British radio syndication killing off local talent


A report from the United Kingdom says that radio survived video just fine, contrary to the ominous prediction of the Buggles back in 1979 at the dawn of cable music video programming — remember “Video Killed the Radio Star”?. However, in pursuit of profits, UK radio stations are increasingly turning to national, syndicated programming, and local DJs are getting their walking papers as a result.

According to The Guardian, a wave of stations are moving to nationally-syndicated programming, and the result is a wave of disc jockeys headed for the nearest unemployment office. The Guardian notes that DJs are not covered by a trade union, making exact numbers difficult to come by, but it says the loss of jobs is in the hundreds over the past few years.

The report notes that a BBC official is an unofficial tally-keeper of the exodus, since he is frequently contacted by the recently let-go who are searching for a new job.

An employment agency specializing in broadcast talent says that the jobs are still going away – it’s heard about 15 more just since the holidays – and they are not remotely balanced out by jobs opening up.

For the disenfranchised, going online is an option, but as yet few are able to bring in enough cash to turn such a website into a profitable going concern. The Guardian notes that the best it generally does is keep a DJ available for sampling by a broadcast executive who may have a job to fill – there just aren’t very many execs on the lookout.

RBR-TVBR observation: There are a lot of things that syndicated, satellite and internet audio services can do, but none of them can match the ability of AM and FM when it comes to the ability to be local. That is terrestrial radio’s major trump card, and stations must do everything they can to make their programming vibrant and local.
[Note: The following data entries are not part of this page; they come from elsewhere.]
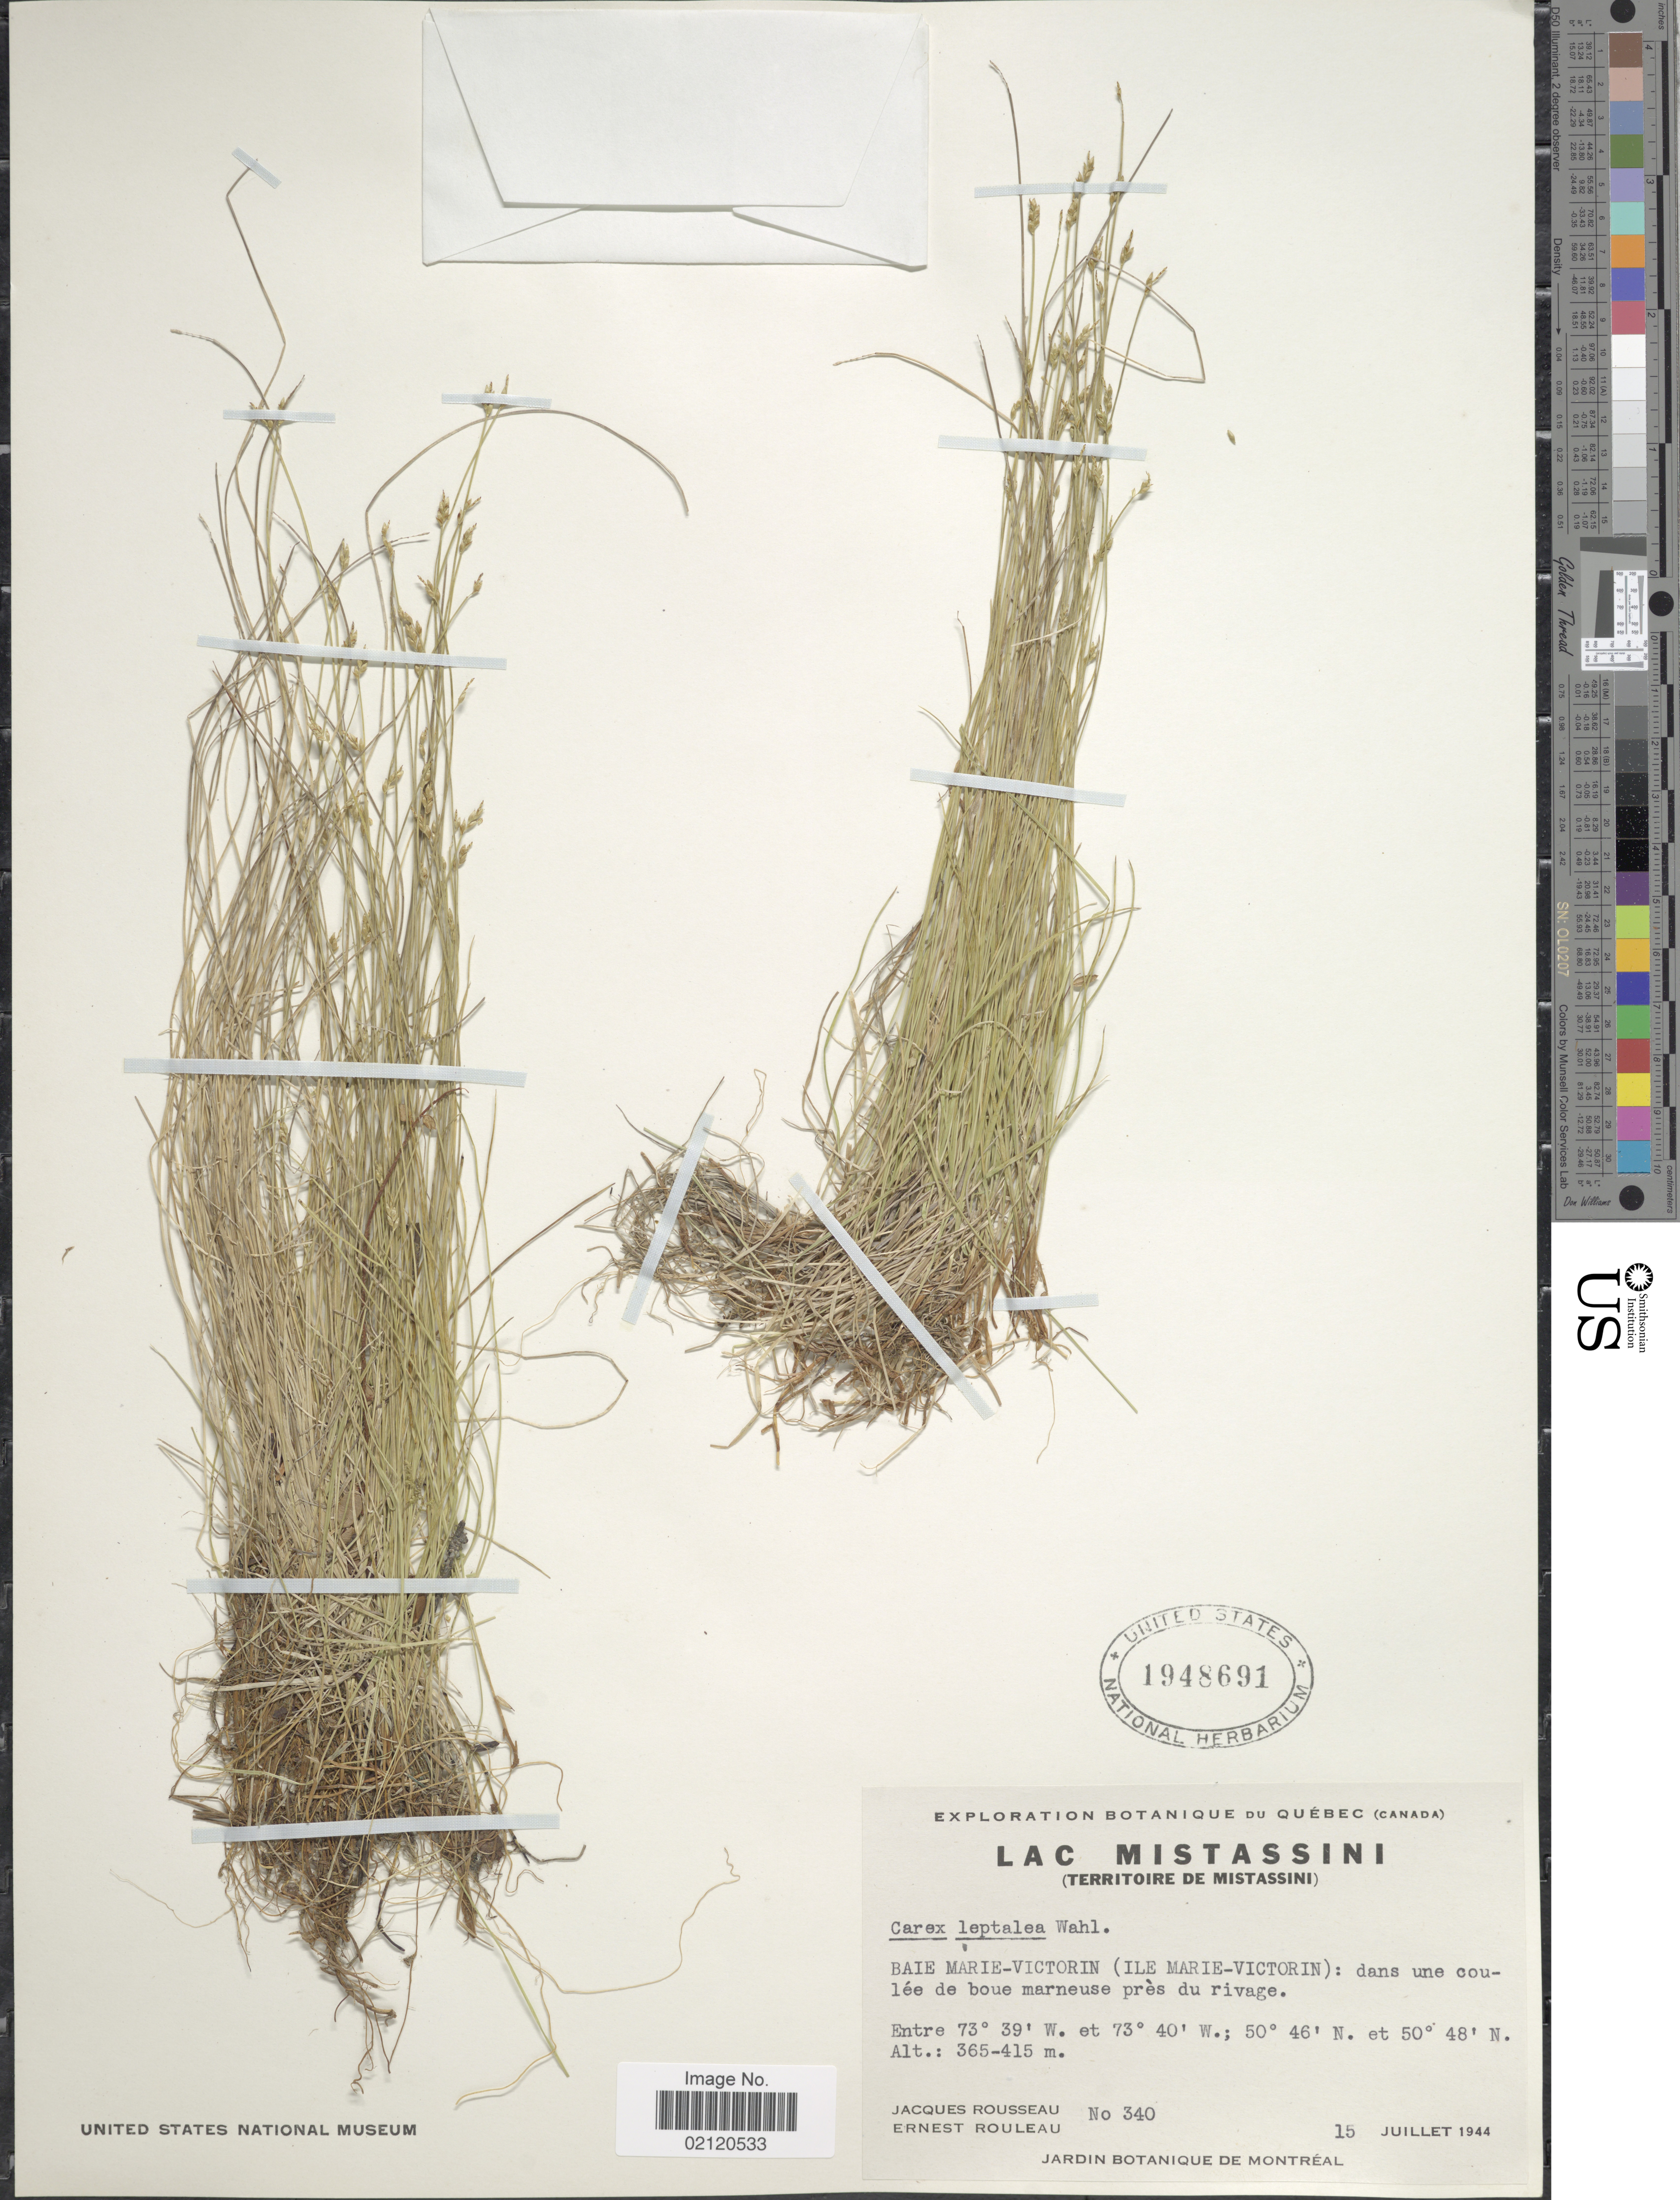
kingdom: Plantae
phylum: Tracheophyta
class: Liliopsida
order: Poales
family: Cyperaceae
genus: Carex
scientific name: Carex leptalea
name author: Wahlenb.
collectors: J. Rousseau & J. Rouleau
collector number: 340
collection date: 1944-07-15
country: Canada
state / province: Quebec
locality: Lac Mistassini (Territoire de Mistassini) Baie Marie-Victorin (Ile Marie-Victorin): dans une coulee de boue marneuse pres du rivage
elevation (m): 365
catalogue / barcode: US 1948691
It is also important to remember that air talent is not something that can be found by putting out a “help wanted” sign. Talent is critical, but so talent development and experience, and the hard-to-resist urge to plug in something off a satellite to save cash has the ugly side-effect of choking off radio’s supply of human beings who can compel listeners to tune in.

The bottom line is what it is, and you have to do what you have to do, but squeezing local considerations out of the equation will put radio’s future at risk.